Clinco re-established the Tucson Historic Preservation Foundation, a community-based non-profit 501c3 organization in 2008. He first served as president of the board and then CEO. In that role, Clinco developed numerous community-based preservation initiatives, programs, and projects including working to preserve Tucson neon signs, a model program that was replicated throughout the United States. Clinco was the primary author of numerous National Register of Historic Places individual and district nominations including the Sunshine Mile, Miracle Mile, and Indian Ridge. In addition to numerous peer-reviewed and published articles, Clinco authored the nomination of Arizona US80 as a historic road across the State of Arizona. He created, developed, and oversaw Tucson Modernism Week, annual ten-day events; served as editor of Tucson Modernism Magazine, worked on Historic Film repatriation, created an Annual Historic Home Tour, author, and nominated Tucson as a Preserve America City, designation through President's Advisory Council on Historic Preservation.
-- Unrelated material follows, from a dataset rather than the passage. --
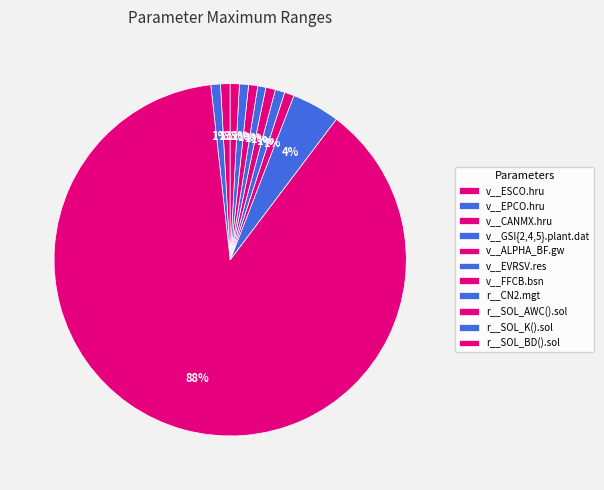

How many segments does this pie chart have?

11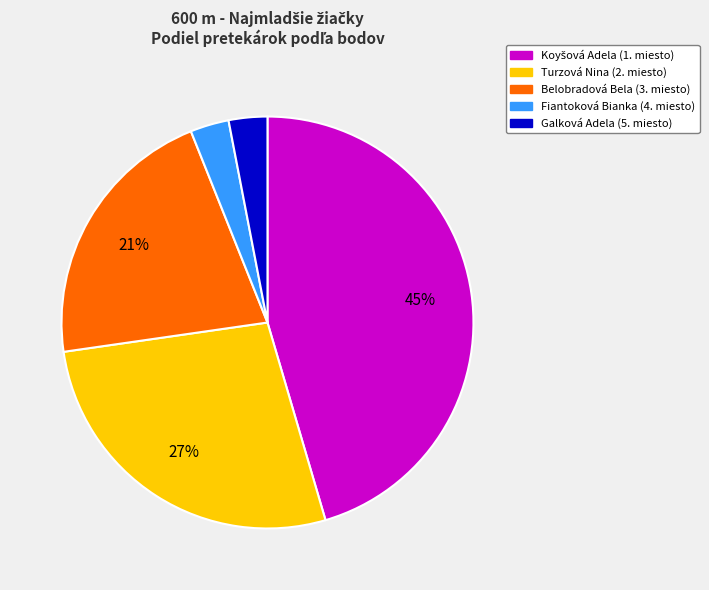

Does any single category account for the majority?

No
Oversaw the purchase and preservation planning of the Arthur T. Brown designed Ball-Paylore House and the Bernard Friedman designed Hirsh's Shoes building.

==Leadership roles==
He is the executive director of the Tucson Historic Preservation Foundation, having assumed this role in 2015 after six years (2008–2014) as president of the board of directors. Clinco was a member of the Arizona State House of Representative (2014–2015), serving on the Financial Institutions and Government Committees. From 2007 to 2014, he served as the City of Tucson Mayor's appointee to the Tucson-Pima County Historic Commission, and has been involved in local, state and national public policy issues related to Historic Preservation and Cultural Resources. Since 2010 has served as the Arizona State Advisor to the National Trust for Historic Preservation, becoming Vice Chair from 2014 to 2015, representing the Western Region.
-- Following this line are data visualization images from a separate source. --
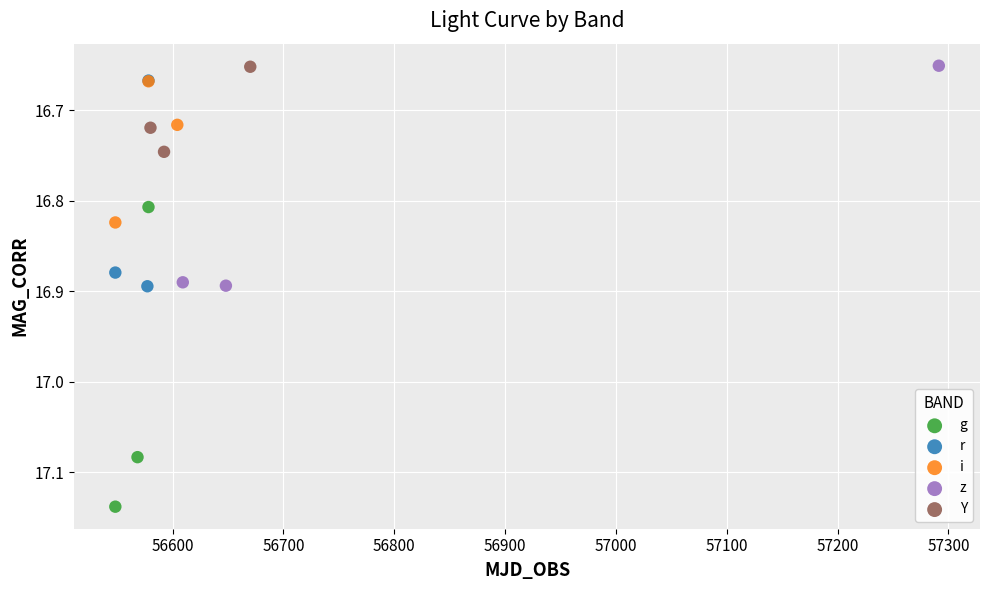

Which series reaches the maximum Y coordinate?

g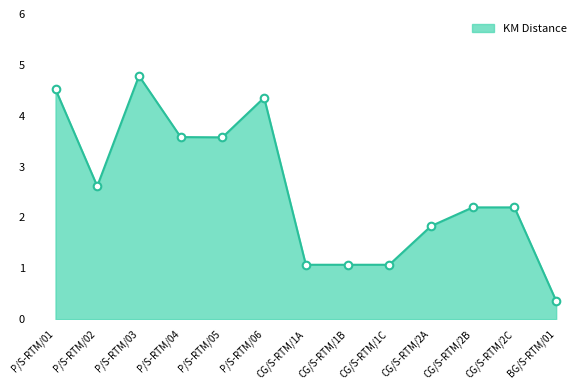

What is the change in value from P/S-RTM/05 to CG/S-RTM/2B?

-1.4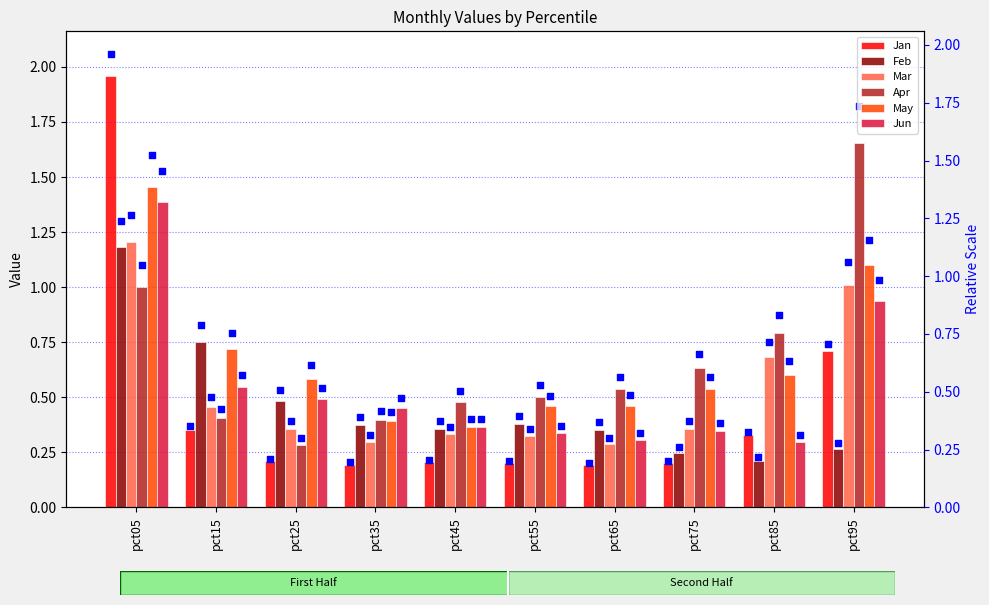

At how many categories does at least one series exceed 1?

2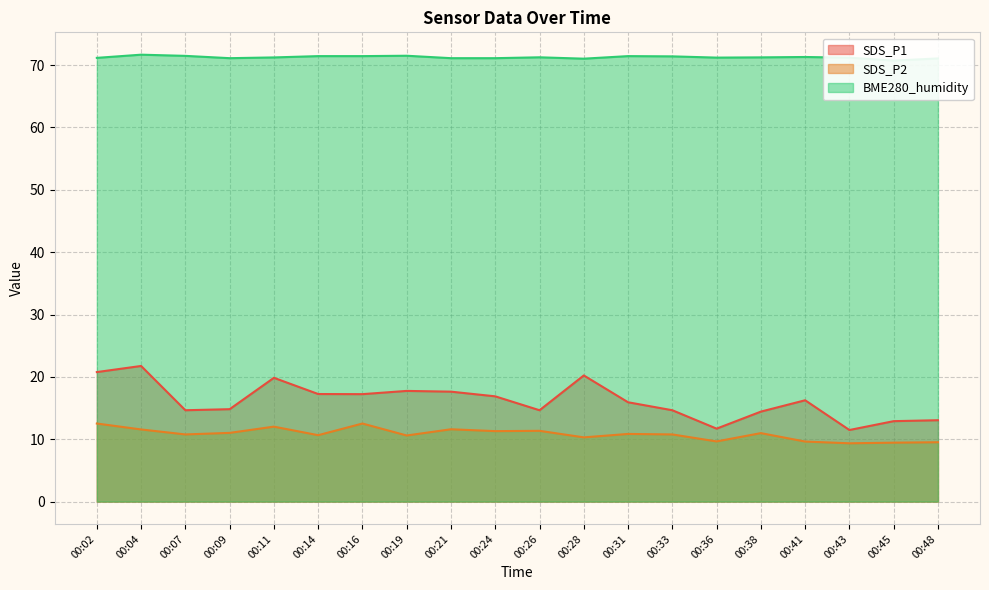

In BME280_humidity, how many points are lower than both neighbors (excluding endpoints)?

4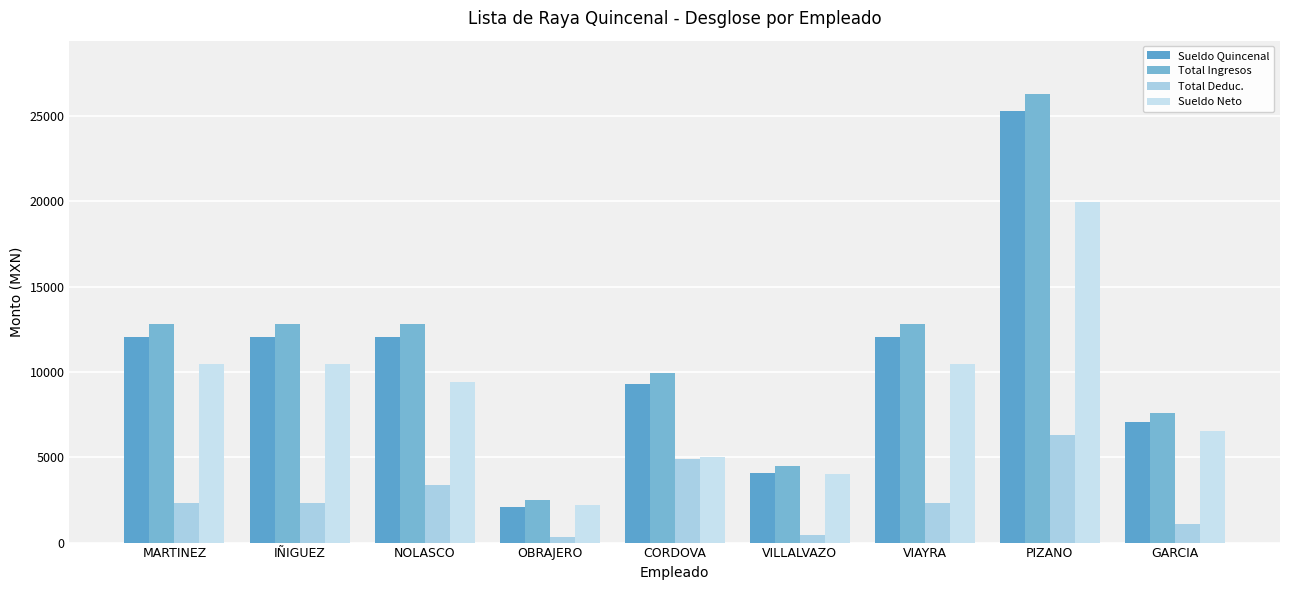

Does the chart contain stacked bars?

No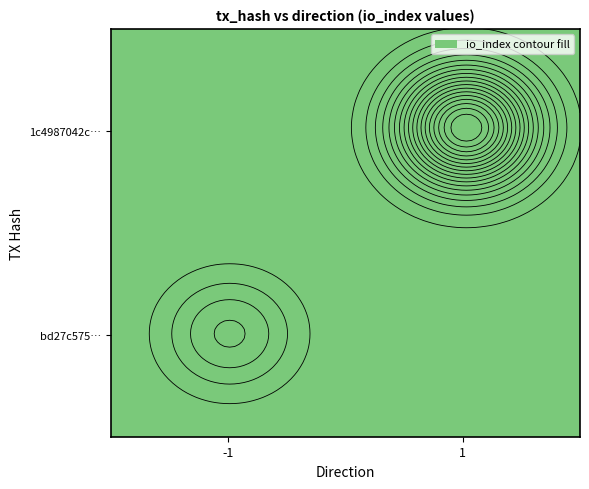

At direction, list the series in order from largest to smallest.

1c4987042c2f3fd09c060df66d92d7baef64c8c, bd27c575ce9e1c10b0a7ebb7007afe216fba157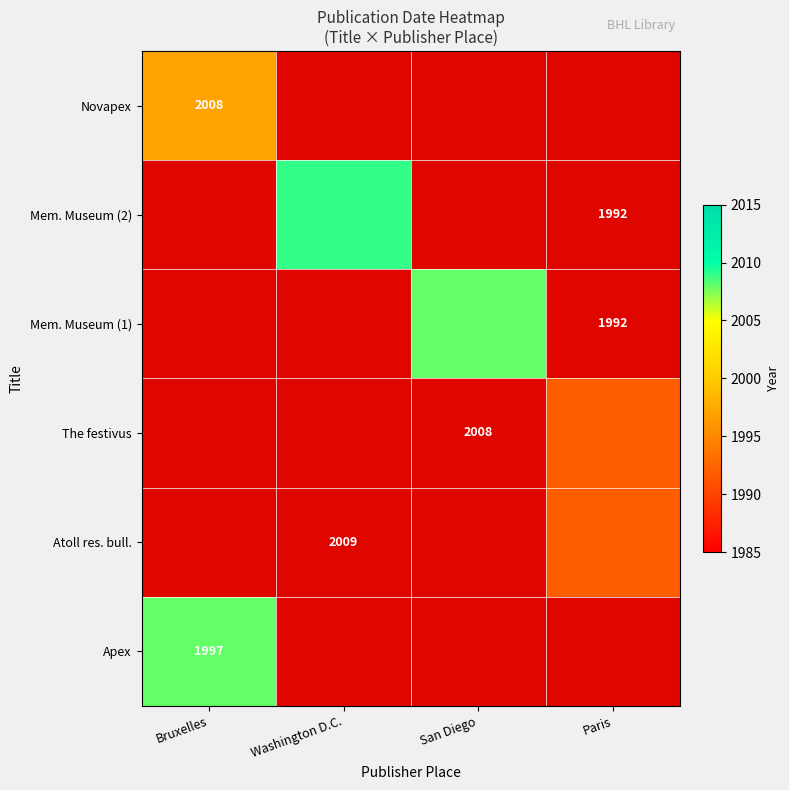

True or false: The festivus has a value of 1992.0 at Paris.

True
==Other non-profit and for-profit positions==
Clinco served member of the Board of Directors of Archeology Southwest, the Arizona Preservation Foundation, and is a founding member of the “Arizona Vintage Sign Coalition.” In 2011, Clinco led the creation Tucson Modernism Week. Clinco has served on numerous foundation and non profit boards, including as a trustee of The Gregory School (formally St. Gregory College Preparatory School) and a member of the Southern Arizona Leadership Council. He is a member of the 2014 “Next City Vanguard” class and a 2013 “Flinn Brown Fellow.” Clinco is the vice-president of Catalina In-Home Services, Inc. and has received numerous awards in the field of architectural and heritage preservation including the 2017 Arizona Governor's Heritage Preservation Honor Award.

Demion Clinco is the son of Dr. Paul and Judy Clinco and great grandson of Alexis Romm and May Romm.